*WHAT THIS TASK INVOLVES*
Before anything else, copy every record below exactly as it stands.

*INFORMATION SHOWN*
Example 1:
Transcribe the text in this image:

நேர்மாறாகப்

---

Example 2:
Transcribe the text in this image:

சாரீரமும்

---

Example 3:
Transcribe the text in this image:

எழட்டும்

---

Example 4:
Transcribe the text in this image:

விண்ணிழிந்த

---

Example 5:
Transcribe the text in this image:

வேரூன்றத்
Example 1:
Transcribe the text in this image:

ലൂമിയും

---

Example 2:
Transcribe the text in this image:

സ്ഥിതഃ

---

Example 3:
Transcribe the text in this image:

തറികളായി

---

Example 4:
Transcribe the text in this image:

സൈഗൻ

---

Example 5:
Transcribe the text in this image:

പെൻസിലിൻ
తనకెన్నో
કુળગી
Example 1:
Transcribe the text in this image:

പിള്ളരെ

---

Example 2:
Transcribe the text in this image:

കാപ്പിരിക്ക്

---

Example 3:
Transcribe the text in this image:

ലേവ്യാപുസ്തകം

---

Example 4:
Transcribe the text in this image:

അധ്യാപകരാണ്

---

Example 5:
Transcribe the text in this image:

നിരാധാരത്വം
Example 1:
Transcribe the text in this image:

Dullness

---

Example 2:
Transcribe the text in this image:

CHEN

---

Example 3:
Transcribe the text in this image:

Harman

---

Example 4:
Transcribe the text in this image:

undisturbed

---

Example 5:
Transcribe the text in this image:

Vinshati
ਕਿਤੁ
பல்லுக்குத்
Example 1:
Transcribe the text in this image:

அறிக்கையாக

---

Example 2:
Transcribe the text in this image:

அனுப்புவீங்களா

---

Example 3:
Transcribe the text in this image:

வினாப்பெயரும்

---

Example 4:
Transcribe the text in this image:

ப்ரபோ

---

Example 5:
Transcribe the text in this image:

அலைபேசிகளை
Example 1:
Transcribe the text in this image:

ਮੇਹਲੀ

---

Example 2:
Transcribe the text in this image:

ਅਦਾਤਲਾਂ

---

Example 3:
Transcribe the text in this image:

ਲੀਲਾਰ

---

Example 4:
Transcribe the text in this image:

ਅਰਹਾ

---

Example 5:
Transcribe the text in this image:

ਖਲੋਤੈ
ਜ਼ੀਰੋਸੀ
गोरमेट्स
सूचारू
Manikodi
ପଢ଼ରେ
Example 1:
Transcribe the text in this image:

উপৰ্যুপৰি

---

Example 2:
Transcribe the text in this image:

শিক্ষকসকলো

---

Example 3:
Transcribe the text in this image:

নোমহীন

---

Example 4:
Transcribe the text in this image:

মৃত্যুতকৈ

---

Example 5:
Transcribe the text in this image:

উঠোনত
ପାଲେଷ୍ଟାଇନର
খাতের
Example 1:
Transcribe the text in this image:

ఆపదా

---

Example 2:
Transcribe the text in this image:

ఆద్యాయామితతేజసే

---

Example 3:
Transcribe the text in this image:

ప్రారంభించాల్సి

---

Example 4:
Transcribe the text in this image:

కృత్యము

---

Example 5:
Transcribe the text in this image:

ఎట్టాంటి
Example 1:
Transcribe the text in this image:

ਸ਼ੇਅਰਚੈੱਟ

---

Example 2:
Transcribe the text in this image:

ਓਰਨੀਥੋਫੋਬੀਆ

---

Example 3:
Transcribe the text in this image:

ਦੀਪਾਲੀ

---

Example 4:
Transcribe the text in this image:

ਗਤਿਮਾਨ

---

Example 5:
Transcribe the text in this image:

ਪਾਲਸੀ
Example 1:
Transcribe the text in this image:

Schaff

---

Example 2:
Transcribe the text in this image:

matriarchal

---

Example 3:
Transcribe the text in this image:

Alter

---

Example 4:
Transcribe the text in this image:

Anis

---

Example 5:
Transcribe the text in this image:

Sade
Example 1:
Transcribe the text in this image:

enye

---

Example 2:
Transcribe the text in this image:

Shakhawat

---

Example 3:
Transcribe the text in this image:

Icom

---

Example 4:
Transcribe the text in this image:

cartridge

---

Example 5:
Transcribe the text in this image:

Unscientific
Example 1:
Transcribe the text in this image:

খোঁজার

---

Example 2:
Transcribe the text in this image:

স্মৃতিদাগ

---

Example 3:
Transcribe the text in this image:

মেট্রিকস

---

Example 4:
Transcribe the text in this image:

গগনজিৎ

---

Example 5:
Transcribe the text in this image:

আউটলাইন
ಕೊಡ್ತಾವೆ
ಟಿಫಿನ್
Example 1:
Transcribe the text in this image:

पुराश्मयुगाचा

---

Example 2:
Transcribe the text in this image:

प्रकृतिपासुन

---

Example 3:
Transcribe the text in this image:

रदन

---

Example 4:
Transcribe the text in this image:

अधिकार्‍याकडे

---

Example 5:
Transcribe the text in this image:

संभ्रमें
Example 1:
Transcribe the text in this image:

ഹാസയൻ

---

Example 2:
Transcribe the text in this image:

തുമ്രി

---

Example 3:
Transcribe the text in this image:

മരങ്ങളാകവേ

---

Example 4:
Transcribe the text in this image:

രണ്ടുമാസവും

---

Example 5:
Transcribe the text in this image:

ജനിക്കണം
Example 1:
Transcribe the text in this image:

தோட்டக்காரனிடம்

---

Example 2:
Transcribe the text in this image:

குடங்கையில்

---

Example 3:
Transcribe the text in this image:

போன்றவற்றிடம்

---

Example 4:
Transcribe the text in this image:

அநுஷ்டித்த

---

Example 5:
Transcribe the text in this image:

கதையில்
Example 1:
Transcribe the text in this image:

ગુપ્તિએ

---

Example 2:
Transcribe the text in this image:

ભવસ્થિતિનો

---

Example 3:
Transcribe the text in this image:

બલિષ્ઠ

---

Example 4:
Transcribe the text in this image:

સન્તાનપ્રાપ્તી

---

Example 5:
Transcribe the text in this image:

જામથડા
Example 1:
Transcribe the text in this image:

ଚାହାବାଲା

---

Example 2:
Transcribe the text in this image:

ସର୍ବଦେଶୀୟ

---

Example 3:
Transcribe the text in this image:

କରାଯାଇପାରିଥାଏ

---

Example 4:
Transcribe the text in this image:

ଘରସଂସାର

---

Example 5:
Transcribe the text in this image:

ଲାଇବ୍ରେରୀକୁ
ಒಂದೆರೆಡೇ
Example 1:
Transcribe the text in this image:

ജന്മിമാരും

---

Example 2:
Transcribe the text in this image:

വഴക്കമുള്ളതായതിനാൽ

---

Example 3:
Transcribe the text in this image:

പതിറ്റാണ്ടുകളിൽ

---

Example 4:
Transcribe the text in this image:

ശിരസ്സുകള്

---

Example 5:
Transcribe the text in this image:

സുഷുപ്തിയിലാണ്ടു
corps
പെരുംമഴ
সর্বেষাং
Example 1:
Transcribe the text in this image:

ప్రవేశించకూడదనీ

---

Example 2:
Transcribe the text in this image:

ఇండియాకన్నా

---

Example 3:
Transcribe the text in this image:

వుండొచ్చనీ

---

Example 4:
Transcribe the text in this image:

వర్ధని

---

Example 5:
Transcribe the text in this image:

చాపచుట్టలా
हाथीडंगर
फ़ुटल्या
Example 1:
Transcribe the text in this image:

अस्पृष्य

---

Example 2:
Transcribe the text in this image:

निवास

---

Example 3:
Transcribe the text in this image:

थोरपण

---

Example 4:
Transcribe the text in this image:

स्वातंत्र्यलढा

*WRITTEN SOLUTION*
Example 1:
Transcribe the text in this image:

நேர்மாறாகப்

---

Example 2:
Transcribe the text in this image:

சாரீரமும்

---

Example 3:
Transcribe the text in this image:

எழட்டும்

---

Example 4:
Transcribe the text in this image:

விண்ணிழிந்த

---

Example 5:
Transcribe the text in this image:

வேரூன்றத்
Example 1:
Transcribe the text in this image:

ലൂമിയും

---

Example 2:
Transcribe the text in this image:

സ്ഥിതഃ

---

Example 3:
Transcribe the text in this image:

തറികളായി

---

Example 4:
Transcribe the text in this image:

സൈഗൻ

---

Example 5:
Transcribe the text in this image:

പെൻസിലിൻ
తనకెన్నో
કુળગી
Example 1:
Transcribe the text in this image:

പിള്ളരെ

---

Example 2:
Transcribe the text in this image:

കാപ്പിരിക്ക്

---

Example 3:
Transcribe the text in this image:

ലേവ്യാപുസ്തകം

---

Example 4:
Transcribe the text in this image:

അധ്യാപകരാണ്

---

Example 5:
Transcribe the text in this image:

നിരാധാരത്വം
Example 1:
Transcribe the text in this image:

Dullness

---

Example 2:
Transcribe the text in this image:

CHEN

---

Example 3:
Transcribe the text in this image:

Harman

---

Example 4:
Transcribe the text in this image:

undisturbed

---

Example 5:
Transcribe the text in this image:

Vinshati
ਕਿਤੁ
பல்லுக்குத்
Example 1:
Transcribe the text in this image:

அறிக்கையாக

---

Example 2:
Transcribe the text in this image:

அனுப்புவீங்களா

---

Example 3:
Transcribe the text in this image:

வினாப்பெயரும்

---

Example 4:
Transcribe the text in this image:

ப்ரபோ

---

Example 5:
Transcribe the text in this image:

அலைபேசிகளை
Example 1:
Transcribe the text in this image:

ਮੇਹਲੀ

---

Example 2:
Transcribe the text in this image:

ਅਦਾਤਲਾਂ

---

Example 3:
Transcribe the text in this image:

ਲੀਲਾਰ

---

Example 4:
Transcribe the text in this image:

ਅਰਹਾ

---

Example 5:
Transcribe the text in this image:

ਖਲੋਤੈ
ਜ਼ੀਰੋਸੀ
गोरमेट्स
सूचारू
Manikodi
ପଢ଼ରେ
Example 1:
Transcribe the text in this image:

উপৰ্যুপৰি

---

Example 2:
Transcribe the text in this image:

শিক্ষকসকলো

---

Example 3:
Transcribe the text in this image:

নোমহীন

---

Example 4:
Transcribe the text in this image:

মৃত্যুতকৈ

---

Example 5:
Transcribe the text in this image:

উঠোনত
ପାଲେଷ୍ଟାଇନର
খাতের
Example 1:
Transcribe the text in this image:

ఆపదా

---

Example 2:
Transcribe the text in this image:

ఆద్యాయామితతేజసే

---

Example 3:
Transcribe the text in this image:

ప్రారంభించాల్సి

---

Example 4:
Transcribe the text in this image:

కృత్యము

---

Example 5:
Transcribe the text in this image:

ఎట్టాంటి
Example 1:
Transcribe the text in this image:

ਸ਼ੇਅਰਚੈੱਟ

---

Example 2:
Transcribe the text in this image:

ਓਰਨੀਥੋਫੋਬੀਆ

---

Example 3:
Transcribe the text in this image:

ਦੀਪਾਲੀ

---

Example 4:
Transcribe the text in this image:

ਗਤਿਮਾਨ

---

Example 5:
Transcribe the text in this image:

ਪਾਲਸੀ
Example 1:
Transcribe the text in this image:

Schaff

---

Example 2:
Transcribe the text in this image:

matriarchal

---

Example 3:
Transcribe the text in this image:

Alter

---

Example 4:
Transcribe the text in this image:

Anis

---

Example 5:
Transcribe the text in this image:

Sade
Example 1:
Transcribe the text in this image:

enye

---

Example 2:
Transcribe the text in this image:

Shakhawat

---

Example 3:
Transcribe the text in this image:

Icom

---

Example 4:
Transcribe the text in this image:

cartridge

---

Example 5:
Transcribe the text in this image:

Unscientific
Example 1:
Transcribe the text in this image:

খোঁজার

---

Example 2:
Transcribe the text in this image:

স্মৃতিদাগ

---

Example 3:
Transcribe the text in this image:

মেট্রিকস

---

Example 4:
Transcribe the text in this image:

গগনজিৎ

---

Example 5:
Transcribe the text in this image:

আউটলাইন
ಕೊಡ್ತಾವೆ
ಟಿಫಿನ್
Example 1:
Transcribe the text in this image:

पुराश्मयुगाचा

---

Example 2:
Transcribe the text in this image:

प्रकृतिपासुन

---

Example 3:
Transcribe the text in this image:

रदन

---

Example 4:
Transcribe the text in this image:

अधिकार्‍याकडे

---

Example 5:
Transcribe the text in this image:

संभ्रमें
Example 1:
Transcribe the text in this image:

ഹാസയൻ

---

Example 2:
Transcribe the text in this image:

തുമ്രി

---

Example 3:
Transcribe the text in this image:

മരങ്ങളാകവേ

---

Example 4:
Transcribe the text in this image:

രണ്ടുമാസവും

---

Example 5:
Transcribe the text in this image:

ജനിക്കണം
Example 1:
Transcribe the text in this image:

தோட்டக்காரனிடம்

---

Example 2:
Transcribe the text in this image:

குடங்கையில்

---

Example 3:
Transcribe the text in this image:

போன்றவற்றிடம்

---

Example 4:
Transcribe the text in this image:

அநுஷ்டித்த

---

Example 5:
Transcribe the text in this image:

கதையில்
Example 1:
Transcribe the text in this image:

ગુપ્તિએ

---

Example 2:
Transcribe the text in this image:

ભવસ્થિતિનો

---

Example 3:
Transcribe the text in this image:

બલિષ્ઠ

---

Example 4:
Transcribe the text in this image:

સન્તાનપ્રાપ્તી

---

Example 5:
Transcribe the text in this image:

જામથડા
Example 1:
Transcribe the text in this image:

ଚାହାବାଲା

---

Example 2:
Transcribe the text in this image:

ସର୍ବଦେଶୀୟ

---

Example 3:
Transcribe the text in this image:

କରାଯାଇପାରିଥାଏ

---

Example 4:
Transcribe the text in this image:

ଘରସଂସାର

---

Example 5:
Transcribe the text in this image:

ଲାଇବ୍ରେରୀକୁ
ಒಂದೆರೆಡೇ
Example 1:
Transcribe the text in this image:

ജന്മിമാരും

---

Example 2:
Transcribe the text in this image:

വഴക്കമുള്ളതായതിനാൽ

---

Example 3:
Transcribe the text in this image:

പതിറ്റാണ്ടുകളിൽ

---

Example 4:
Transcribe the text in this image:

ശിരസ്സുകള്

---

Example 5:
Transcribe the text in this image:

സുഷുപ്തിയിലാണ്ടു
corps
പെരുംമഴ
সর্বেষাং
Example 1:
Transcribe the text in this image:

ప్రవేశించకూడదనీ

---

Example 2:
Transcribe the text in this image:

ఇండియాకన్నా

---

Example 3:
Transcribe the text in this image:

వుండొచ్చనీ

---

Example 4:
Transcribe the text in this image:

వర్ధని

---

Example 5:
Transcribe the text in this image:

చాపచుట్టలా
हाथीडंगर
फ़ुटल्या
Example 1:
Transcribe the text in this image:

अस्पृष्य

---

Example 2:
Transcribe the text in this image:

निवास

---

Example 3:
Transcribe the text in this image:

थोरपण

---

Example 4:
Transcribe the text in this image:

स्वातंत्र्यलढा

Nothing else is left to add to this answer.